Azure Databricks: For each record in a dataframe find the same in another dataframe, insert missing-CodePudding

I have a dataframe df_calendar with 2 columns month and year. I have another dataframe df_stock with 4 columns month, year, plant, stock. Assuming that there are 12 records in df_calendar for the year 2022, I would like to check the stock in df_stock for each month present in df_calendar. Please note that df_stock has records only for the months when the stocks are available. If the stock does not exist for any month, I would like to report the plant name and stock as zero. Which join can I use? If not joins, what is the most efficient way? The data in df_stock is large.
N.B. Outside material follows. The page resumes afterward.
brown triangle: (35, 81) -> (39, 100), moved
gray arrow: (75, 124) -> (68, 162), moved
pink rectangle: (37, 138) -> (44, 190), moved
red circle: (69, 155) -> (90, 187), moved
calendar_columns = ["month_number", "year_number"]

calendar = [(1, 2022), \
              (2, 2022), \
              (3, 2022)]

df_calendar = spark.createDataFrame(data=calendar, schema = calendar_columns)

demand_columns = ["month_number", "year_number", "plant_id", "quantity"]

demand = [(1, 2022, "P1", 10), \
            (2, 2022, "P1", 20), \
            (3, 2022, "P1", 30), \
            (1, 2022, "P2", 15)]

df_demand = spark.createDataFrame(data=demand, schema = demand_columns)

For the above example, the output should be

Plant	Month	Year	Stock
P1	1	2022	10
P1	2	2022	20
P1	3	2022	30
P2	1	2022	15
P2	2	2022	0
P2	3	2022	0

CodePudding user response：

It looks like you need to get a distinct list of plants, cross join it with months then join in the demand data. Finally replace nulls with zero.

df_rows = df_demand.select("plant_id").distinct().crossJoin(df_calendar)
df_final = df_rows.join(df_demand,['plant_id','month_number','year_number'], 'leftouter').na.fill(value=0)